[Reading passage]:
According to the research report of Swiss Re Institute, emerging markets in China and Asia are still the engine of insurance growth. It is estimated that the average annual growth rate of China’s non-life insurance premiums will reach 7.4 percent in the next decade from 2020. In terms of life insurance, it is estimated that the average annual growth rate of China’s life insurance premiums will reach 9.1 percent in the next decade.
Another reason for this is the difference within the market. Swiss Re believes that compared with the entire Asian market, the Chinese market has some inherently different characteristics. China’s growth potential, population, and inadequate insurance protection are all important factors that should be taken into account. China’s national treatment and stable policy expectations provided by the implementation of its regulatory policies are also the prerequisites for Swiss Re to maintain its long-term attention to China.
As an independent strategic think tank, Anbound has proposed and advocated for the importance of the “Chinese market” from the perspective of public policy, and pointed out that this is what China will face in its “post-world factory” phase. More importantly, building up the “China market” is in line with China’s transition to becoming a consumption-oriented society. From “Made in China + World Factory” to “Chinese Market + Consumption-oriented Society”, this is becoming the underlying trend of the future development for the Chinese society. We believe that Swiss Re possesses a certain representativeness to its definition of the Chinese market. As a major power, maintaining strategic value to the world market is extremely vital for China. In the new era of globalisation, having a strategic-level market is actually an element of a country’s national competitiveness.
Anbound has previously analysed that the focus of China’s future relationship with the world gradually shift its focus to competition in the global market space. This indeed will be the core element and focus of the future relationship between China and the world (Chen Gong, March 15, 2018). The deteriorating US-China trade friction is actually a gradual open and transparent battle for market space.
While anti-globalisation has caused the world economic environment to deteriorate, China is fortunate in the sense that it has a huge and positively growing internal market. Based on such an important strategic resource, maintaining and strengthening the strategic influence of the “Chinese market” for a prolonged period is related to the long-term development and international competitiveness of China in the future.
We believe that the importance of maintaining a strategic market depends on a number of key factors.

[Data to examine]:

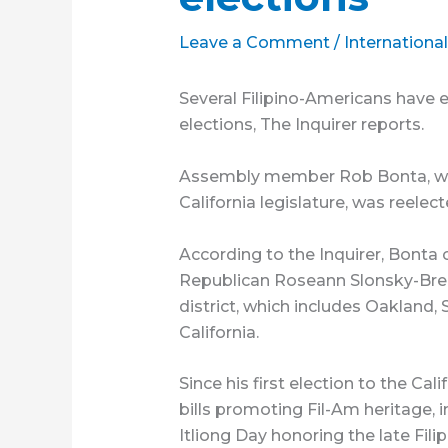
Leave a Comment
/
Internationa
Several Filipino-Americans have 
elections, The Inquirer reports.
Assembly member Rob Bonta, who 
California legislature, was reelect
According to the Inquirer, Bonta 
Republican Roseann Slonsky-Brea
district, which includes Oakland
California.
Since his first election to the Ca
bills promoting Fil-Am heritage, 
Itliong Day honoring the late Fili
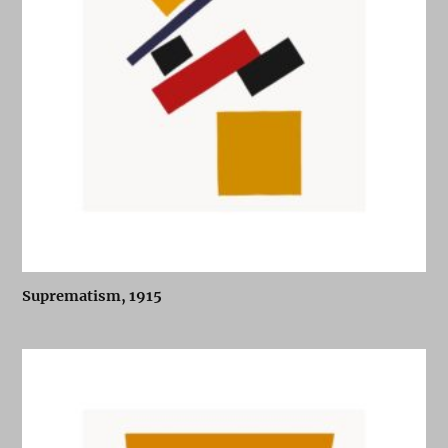
Suprematism, 1915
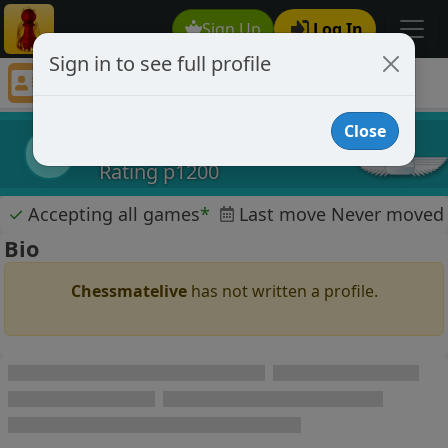
Sign Up
Log In
Sign in to see full profile
Chessmatelive
Chess Player Chessmatelive Profile
Close
Chessmatelive
C
Rating p1200
✓
Accepting all games
*
Last move Never moved
Bio
Chessmatelive
has not written a profile.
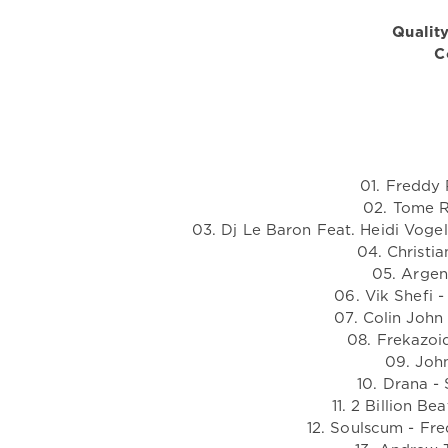
Quality
C
01. Freddy 
02. Tome R
03. Dj Le Baron Feat. Heidi Voge
04. Christia
05. Argen
06. Vik Shefi 
07. Colin John
08. Frekazoi
09. John
10. Drana - 
11. 2 Billion B
12. Soulscum - Fre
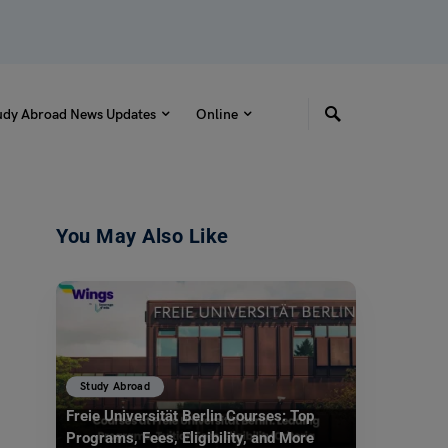
udy Abroad News Updates
Online
You May Also Like
Study Abroad
Freie Universität Berlin Courses: Top
Programs, Fees, Eligibility, and More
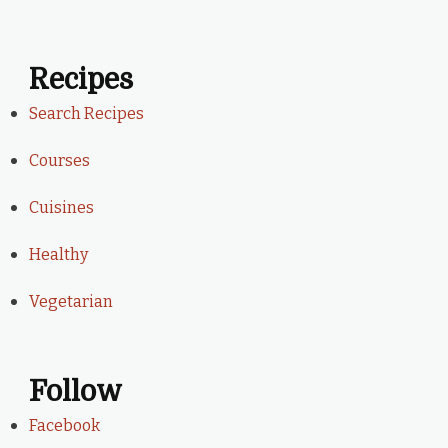
Recipes
Search Recipes
Courses
Cuisines
Healthy
Vegetarian
Follow
Facebook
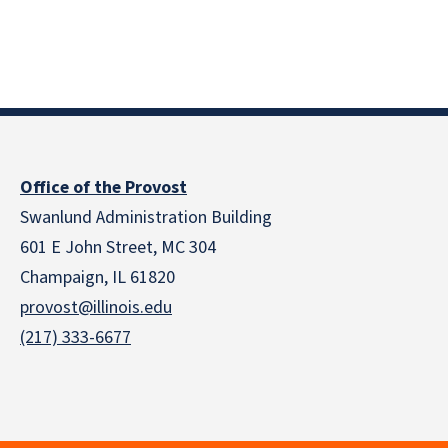
Office of the Provost
Swanlund Administration Building
601 E John Street, MC 304
Champaign, IL 61820
provost@illinois.edu
(217) 333-6677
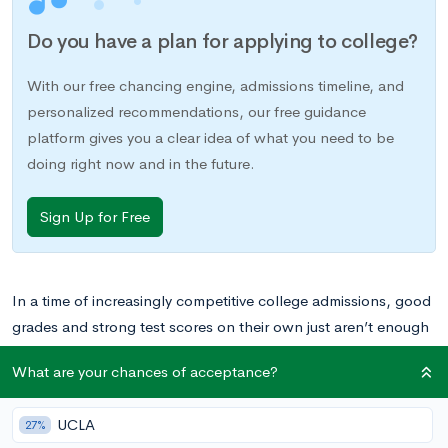
Do you have a plan for applying to college?
With our free chancing engine, admissions timeline, and
personalized recommendations, our free guidance
platform gives you a clear idea of what you need to be
doing right now and in the future.
Sign Up for Free
In a time of increasingly competitive college admissions, good
grades and strong test scores on their own just aren’t enough
to set yourself apart from a pool of qualified candidates.
What are your chances of acceptance?
These days, extracurriculars, strong recommendations, service
projects, and real world experiences all play a role in college
UCLA
27%
admissions.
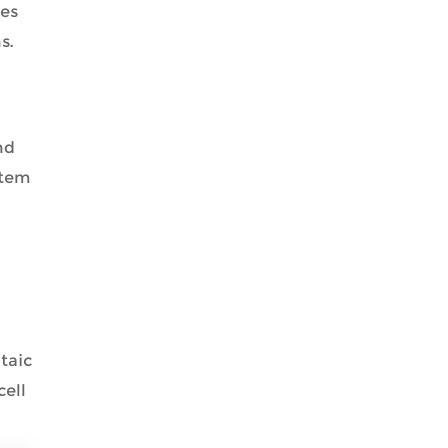
res
s.
nd
stem
taic
cell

[Exercises to complete]:
**1)** Answer these from the text on the Chinese market:
(a) What average annual growth rate does it give for China's life insurance premiums over the next decade?
(b) How does Anbound describe itself?
(c) What does it call the deteriorating US-China trade friction?
**2)** Write the next part of the text on the Chinese market, picking up after its final sentence.

[Results of the tasks]:
**1)**
(a) 9.1 percent.
(b) As an independent strategic think tank.
(c) A gradual open and transparent battle for market space.

**2)**
The first is the long-term growth of the market. A market with long-term growth will attract continuous investment, as well as retention of industrial and financial capital. For the long-term growth of a country, the core foundation is having a steady and sustained growth of its economy and having a growth of its consumption power. As a populous country, it will not be difficult for China to achieve a large-scale market. The difficulty here is to maintain a steady and sustained growth. This is the basic goal that China should aim to achieve in its national strategy and policy. China’s challenges in economic transformation, consumption dynamics, debt pressures, social security deficiencies, potential financial risks, and ageing will collectively affect the long-term growth of its internal market.
The second is the openness of the system. The history of globalisation and China’s development experience have proved that only by opening-up can it bring sustainable economic development and social progress. It is crucial for China to maintain a sustainable economic growth and market-based openness. There is no issue for Chinese high-level decision-makers in China’s adherence to the strategy of opening-up, though it would be easy for the country to encounter problems caused by insufficiencies in the opening-up system. It is only with institutional guarantees for opening-up that the investors can be assured, and hence allow systematic opening-up to form a smooth market environment. The future market opening-up will move China further towards more pronounced national treatment, adherence to international rules, as well as fairness and transparency.
The third is having a policy environment conducive to market development. Some foreign investors concluded that the support of the Chinese government on foreign investment in the Chinese market is unmatched by that of other markets, and the policies introduced are to promote the development of the industry. This thought is not shared by all foreign investors. However, it should be said that based on China’s opening-up to the world, to its support from governments at all levels and diversified policy support, the policies are important to China’s development achievement when it transited from a planned economy to a market-based one. When the degree of marketisation is flawed, policy support could act as an effective compensation.
In order to maintain the advantages of a strategic market, China needs to have a “world-class” upgrade in its future policy formulation and design efforts.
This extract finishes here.